あのとき、憧れのまなざしで彼らを見ていたのは、私だけではなかったはずだ。
会場の全員が、彼らを見ていた。
彼らしか、見ていなかった。
壇上には、彼らしかいなかったのだから。
しかし、今、私がその講堂にいたとしたら、私から見えるのは、その商社マンではないだろう。
その横に立つ、
彼らの家族。
彼らの妻。
その姿は、誰からも見てないけれど、私にははっきりと見える。
「駐在妻」の彼女たちが、凛として、彼らの横に存在していることを、私は知っているから。
この本を書いた
背景
長く続く海外生活の中で、私は少しずつ自分の気持ちを後回しにするようになっていました。

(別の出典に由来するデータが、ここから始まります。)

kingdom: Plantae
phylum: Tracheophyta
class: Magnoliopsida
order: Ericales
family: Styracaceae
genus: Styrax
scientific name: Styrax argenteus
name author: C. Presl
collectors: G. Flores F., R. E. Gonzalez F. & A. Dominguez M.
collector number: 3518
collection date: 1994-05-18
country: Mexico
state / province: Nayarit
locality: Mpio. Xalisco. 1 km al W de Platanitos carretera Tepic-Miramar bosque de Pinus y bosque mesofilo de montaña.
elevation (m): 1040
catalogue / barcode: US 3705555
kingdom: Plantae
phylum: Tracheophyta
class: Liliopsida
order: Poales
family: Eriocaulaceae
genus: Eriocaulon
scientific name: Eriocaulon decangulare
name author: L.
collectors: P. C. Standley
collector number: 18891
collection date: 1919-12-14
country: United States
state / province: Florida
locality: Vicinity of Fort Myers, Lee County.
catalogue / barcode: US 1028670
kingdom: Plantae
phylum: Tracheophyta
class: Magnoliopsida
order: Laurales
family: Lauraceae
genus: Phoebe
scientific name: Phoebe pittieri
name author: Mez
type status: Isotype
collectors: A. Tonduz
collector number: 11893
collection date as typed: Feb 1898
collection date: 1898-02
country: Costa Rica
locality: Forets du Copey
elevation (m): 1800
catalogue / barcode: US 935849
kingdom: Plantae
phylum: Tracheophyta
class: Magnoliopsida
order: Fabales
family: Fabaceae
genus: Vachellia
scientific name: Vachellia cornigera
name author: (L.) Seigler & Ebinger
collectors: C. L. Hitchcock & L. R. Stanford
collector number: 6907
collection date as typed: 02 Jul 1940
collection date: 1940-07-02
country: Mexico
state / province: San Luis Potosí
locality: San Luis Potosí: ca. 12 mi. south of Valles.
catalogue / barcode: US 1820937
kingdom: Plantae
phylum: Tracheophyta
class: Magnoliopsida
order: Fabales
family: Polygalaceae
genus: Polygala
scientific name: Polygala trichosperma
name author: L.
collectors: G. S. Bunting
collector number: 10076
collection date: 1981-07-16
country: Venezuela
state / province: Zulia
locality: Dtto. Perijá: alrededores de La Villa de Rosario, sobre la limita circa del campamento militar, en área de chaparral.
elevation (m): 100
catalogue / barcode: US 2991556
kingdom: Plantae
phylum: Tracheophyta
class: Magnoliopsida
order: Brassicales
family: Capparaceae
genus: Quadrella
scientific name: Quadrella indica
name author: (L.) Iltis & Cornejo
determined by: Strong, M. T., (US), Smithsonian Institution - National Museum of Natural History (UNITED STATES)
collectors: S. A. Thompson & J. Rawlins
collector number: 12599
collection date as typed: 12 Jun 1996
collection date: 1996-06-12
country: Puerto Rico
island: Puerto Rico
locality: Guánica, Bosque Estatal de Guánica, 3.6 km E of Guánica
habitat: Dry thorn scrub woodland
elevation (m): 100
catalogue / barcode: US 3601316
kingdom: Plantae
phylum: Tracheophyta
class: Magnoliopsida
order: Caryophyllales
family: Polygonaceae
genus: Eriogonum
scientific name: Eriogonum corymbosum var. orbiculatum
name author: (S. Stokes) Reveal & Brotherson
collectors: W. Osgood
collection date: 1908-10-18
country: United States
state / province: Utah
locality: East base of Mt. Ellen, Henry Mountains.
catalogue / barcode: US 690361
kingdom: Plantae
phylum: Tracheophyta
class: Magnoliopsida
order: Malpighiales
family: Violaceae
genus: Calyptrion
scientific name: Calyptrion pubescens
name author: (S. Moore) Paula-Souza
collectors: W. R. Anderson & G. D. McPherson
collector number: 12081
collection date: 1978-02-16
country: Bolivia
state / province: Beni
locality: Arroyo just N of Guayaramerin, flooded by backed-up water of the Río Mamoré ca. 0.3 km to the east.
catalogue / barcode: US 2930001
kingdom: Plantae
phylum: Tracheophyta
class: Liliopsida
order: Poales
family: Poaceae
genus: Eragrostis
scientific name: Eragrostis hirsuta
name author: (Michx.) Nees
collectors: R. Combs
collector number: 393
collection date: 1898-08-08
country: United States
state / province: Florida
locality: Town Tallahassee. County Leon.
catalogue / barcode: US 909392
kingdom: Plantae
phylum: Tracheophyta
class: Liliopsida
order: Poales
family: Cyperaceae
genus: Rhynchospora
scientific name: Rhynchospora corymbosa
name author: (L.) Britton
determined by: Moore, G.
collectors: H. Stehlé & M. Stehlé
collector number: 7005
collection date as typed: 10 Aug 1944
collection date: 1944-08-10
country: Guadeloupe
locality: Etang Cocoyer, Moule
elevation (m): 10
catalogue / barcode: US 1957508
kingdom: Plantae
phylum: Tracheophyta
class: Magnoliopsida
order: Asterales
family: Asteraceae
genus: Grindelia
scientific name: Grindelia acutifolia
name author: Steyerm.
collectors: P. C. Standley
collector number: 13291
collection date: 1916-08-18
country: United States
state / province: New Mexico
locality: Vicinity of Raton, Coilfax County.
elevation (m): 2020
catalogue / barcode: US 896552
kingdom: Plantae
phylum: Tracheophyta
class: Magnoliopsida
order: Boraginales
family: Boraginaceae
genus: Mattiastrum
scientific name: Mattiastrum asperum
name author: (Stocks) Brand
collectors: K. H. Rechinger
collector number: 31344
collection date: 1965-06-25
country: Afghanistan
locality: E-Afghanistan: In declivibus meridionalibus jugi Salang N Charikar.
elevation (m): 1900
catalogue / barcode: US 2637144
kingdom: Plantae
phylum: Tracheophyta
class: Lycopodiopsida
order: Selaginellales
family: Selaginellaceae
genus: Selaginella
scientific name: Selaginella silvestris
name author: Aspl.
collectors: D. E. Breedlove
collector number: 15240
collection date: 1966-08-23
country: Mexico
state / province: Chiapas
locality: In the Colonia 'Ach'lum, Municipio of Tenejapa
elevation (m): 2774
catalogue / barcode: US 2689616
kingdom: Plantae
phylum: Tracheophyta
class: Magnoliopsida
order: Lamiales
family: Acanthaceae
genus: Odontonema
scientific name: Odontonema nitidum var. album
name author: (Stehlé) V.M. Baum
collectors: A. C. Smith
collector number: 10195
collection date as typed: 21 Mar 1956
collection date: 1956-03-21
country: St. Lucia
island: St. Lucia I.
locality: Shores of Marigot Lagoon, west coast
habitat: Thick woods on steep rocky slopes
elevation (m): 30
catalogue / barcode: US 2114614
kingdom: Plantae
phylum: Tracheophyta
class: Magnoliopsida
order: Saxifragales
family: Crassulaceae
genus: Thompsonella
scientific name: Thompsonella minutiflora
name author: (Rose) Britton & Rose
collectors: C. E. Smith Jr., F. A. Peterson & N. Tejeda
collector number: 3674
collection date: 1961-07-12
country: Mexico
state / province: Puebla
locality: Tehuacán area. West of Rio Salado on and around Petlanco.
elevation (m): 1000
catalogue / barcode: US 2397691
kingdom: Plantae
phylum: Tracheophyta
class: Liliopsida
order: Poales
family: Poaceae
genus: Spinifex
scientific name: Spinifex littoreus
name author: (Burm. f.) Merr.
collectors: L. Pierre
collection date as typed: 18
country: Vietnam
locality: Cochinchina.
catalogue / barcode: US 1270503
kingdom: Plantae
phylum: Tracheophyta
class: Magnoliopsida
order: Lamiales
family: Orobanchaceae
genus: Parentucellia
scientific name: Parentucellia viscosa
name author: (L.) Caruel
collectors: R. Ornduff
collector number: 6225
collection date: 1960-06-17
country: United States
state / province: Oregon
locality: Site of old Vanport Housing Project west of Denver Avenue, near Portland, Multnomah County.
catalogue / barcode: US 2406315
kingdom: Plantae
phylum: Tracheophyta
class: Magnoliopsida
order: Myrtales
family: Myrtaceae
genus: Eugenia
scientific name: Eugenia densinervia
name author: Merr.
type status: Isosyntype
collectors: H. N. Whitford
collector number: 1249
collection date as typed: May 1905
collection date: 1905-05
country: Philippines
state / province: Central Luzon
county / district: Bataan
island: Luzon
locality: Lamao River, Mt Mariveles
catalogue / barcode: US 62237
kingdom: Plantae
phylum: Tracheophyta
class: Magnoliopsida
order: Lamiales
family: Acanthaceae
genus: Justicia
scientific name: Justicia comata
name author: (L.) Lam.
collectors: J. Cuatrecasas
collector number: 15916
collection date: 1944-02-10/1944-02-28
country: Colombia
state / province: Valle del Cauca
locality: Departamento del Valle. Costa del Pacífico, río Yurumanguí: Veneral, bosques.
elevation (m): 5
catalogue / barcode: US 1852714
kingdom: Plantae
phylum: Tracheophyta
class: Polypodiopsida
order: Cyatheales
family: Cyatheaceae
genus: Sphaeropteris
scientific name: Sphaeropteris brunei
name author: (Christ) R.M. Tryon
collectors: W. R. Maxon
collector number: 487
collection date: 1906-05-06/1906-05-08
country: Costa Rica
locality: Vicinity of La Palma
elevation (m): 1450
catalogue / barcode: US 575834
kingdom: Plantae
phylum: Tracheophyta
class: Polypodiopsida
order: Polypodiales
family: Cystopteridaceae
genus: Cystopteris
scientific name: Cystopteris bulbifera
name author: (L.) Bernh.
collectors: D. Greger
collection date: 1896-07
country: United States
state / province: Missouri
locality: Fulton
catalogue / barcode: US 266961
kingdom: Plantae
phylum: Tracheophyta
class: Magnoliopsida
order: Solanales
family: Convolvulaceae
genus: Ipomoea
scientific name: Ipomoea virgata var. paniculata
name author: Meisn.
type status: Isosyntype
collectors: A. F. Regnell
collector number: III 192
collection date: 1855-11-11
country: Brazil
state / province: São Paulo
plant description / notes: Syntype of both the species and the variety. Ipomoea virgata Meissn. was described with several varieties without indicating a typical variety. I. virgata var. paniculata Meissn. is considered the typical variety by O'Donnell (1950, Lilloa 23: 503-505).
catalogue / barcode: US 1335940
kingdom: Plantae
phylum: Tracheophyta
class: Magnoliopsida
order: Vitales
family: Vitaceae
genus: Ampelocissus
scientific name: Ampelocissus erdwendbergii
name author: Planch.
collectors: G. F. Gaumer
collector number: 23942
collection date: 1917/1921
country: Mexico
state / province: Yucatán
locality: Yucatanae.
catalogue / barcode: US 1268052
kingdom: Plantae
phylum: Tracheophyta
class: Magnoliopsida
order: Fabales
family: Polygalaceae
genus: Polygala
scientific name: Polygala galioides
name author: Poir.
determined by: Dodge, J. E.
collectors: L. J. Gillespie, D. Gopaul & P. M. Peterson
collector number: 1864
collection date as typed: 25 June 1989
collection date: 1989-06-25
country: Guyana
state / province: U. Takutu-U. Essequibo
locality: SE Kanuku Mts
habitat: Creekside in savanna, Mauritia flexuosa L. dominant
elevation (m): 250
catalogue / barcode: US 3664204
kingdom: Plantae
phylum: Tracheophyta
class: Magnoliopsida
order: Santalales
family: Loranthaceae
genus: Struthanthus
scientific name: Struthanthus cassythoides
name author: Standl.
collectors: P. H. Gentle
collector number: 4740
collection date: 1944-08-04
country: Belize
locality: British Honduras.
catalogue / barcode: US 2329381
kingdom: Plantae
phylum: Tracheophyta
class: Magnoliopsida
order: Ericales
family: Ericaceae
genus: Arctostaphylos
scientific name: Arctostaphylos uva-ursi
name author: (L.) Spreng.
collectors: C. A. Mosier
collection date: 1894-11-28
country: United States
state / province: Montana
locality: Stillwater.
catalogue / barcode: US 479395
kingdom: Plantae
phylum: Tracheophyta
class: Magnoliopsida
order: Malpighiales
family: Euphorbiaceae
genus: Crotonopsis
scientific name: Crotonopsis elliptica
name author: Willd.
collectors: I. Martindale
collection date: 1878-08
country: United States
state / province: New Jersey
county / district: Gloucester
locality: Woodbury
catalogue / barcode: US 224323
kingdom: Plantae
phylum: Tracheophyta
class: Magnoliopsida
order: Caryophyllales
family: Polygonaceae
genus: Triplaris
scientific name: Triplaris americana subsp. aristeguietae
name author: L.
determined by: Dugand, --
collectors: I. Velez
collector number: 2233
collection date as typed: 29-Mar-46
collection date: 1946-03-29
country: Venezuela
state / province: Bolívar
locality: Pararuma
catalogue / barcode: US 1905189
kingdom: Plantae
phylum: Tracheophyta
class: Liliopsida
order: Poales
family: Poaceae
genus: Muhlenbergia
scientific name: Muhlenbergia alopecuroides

駐在妻だから苦しかったというより、「自分はどう生きたいのか」が分からなくなっていたのだと思います。
その時間を、忘れないために書きました。
そして、同じように海外で暮らす誰かが、あるいは、自分の「役割」に囚われて苦しい誰かが、
「自分だけじゃなかった」
と思える一冊になればと願っています。
この本は、私にとって最初の一冊です。
海外駐在を入り口にしていますが、本当に書きたかったのは、人が自分の人生を取り戻していく過程です。
今も、その続きを書き続けています。